--- Text for analysis Enclosed Below ---
The libtrace API provides functions for accessing the headers in a packet directly,
up to and including the transport header.
Libtrace can also output packets using any supported output trace format, including
pcap, ERF, DAG transmit and native sockets.
Libtrace is bundled with several tools for performing common trace processing and analysis tasks. These include tracesplit, tracemerge, traceanon, tracepktdump and tracereport (amongst others).
Added support for the new amp-tcpping test to ampy and amp-web.
Started on yet another major database schema change. This time, we're getting rid of address-based streams for amp collections and instead having one stream per address family per target. For example, instead of having an amp-icmp stream for every google address we observed, we'll just have two: one for ipv4 and one for ipv6.
This will hopefully result in some performance improvements. Firstly, we'll be doing a maximum of 2 inserts per test/source/dest combination, rather than anywhere up to 20 for some targets. We'll also have a lot less streams to search and process when starting up a NNTSC client. Finally, we should save a lot of time when querying for data, as almost all of our use cases were taking the old stream data and aggregating it based on address family anyway. Now our data is effectively pre-aggregated -- we also will have a lot less joins and unions across multiple tables.
By the end of the week, my test NNTSC was successfully collecting and storing data using this new schema. I also had ampy fetching data for amp-icmp and amp-tcpping, with amp-traceroute most of the way towards working. The main complexity with amp-traceroute is that we should be deploying Brendon's AS path traceroute next week, so I'm changing the rainbow graph to fetch AS path data and adding a method to query the IP path data that will support the monitor map graph that was implemented last summer.
Spent a day working on libtrace following some bug reports from Mike Schiffman at Farsight Security. Fixed some tricky bugs that popped up when using BPF filters with the event API.
Deployed the update-less version of NNTSC on skeptic finally. Unfortunately this initially made the performance even worse, as we were trying to keep the last timestamp cache up to date after every message. Changed it so that NNTSC only writes to the cache once every 5 mins of realtime, which seems to have solved the problem. In fact, we are now finally starting to (slowly) catch up on the message queue on skeptic.
--- End of Enclosed Text for analysis ---
--- Records supplied Enclosed Below ---
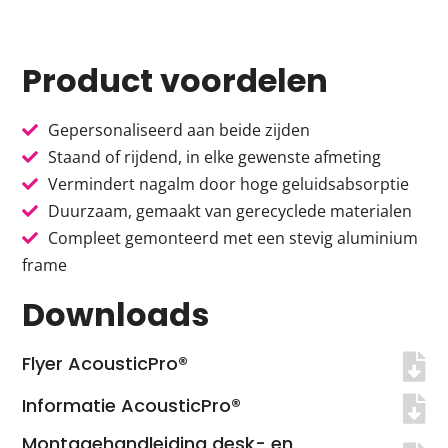
Product voordelen
Gepersonaliseerd aan beide zijden
Staand of rijdend, in elke gewenste afmeting
Vermindert nagalm door hoge geluidsabsorptie
Duurzaam, gemaakt van gerecyclede materialen
Compleet gemonteerd met een stevig aluminium
frame
Downloads
Flyer AcousticPro®
Informatie AcousticPro®
Montagehandleiding desk- en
--- End of Enclosed Records supplied ---
### Problems to work on
(a) Rewrite the libtrace and NNTSC notes from "Deployed the update-less" up to and including "queue on skeptic.", using "backlog" in place of "message queue".
(b) According to the libtrace and NNTSC notes, how often does NNTSC now write to the last timestamp cache?

### Answers to this exercise
(a)
Deployed the update-less version of NNTSC on skeptic finally. Unfortunately this initially made the performance even worse, as we were trying to keep the last timestamp cache up to date after every message. Changed it so that NNTSC only writes to the cache once every 5 mins of realtime, which seems to have solved the problem. In fact, we are now finally starting to (slowly) catch up on the backlog on skeptic.

(b) Once every 5 minutes of realtime.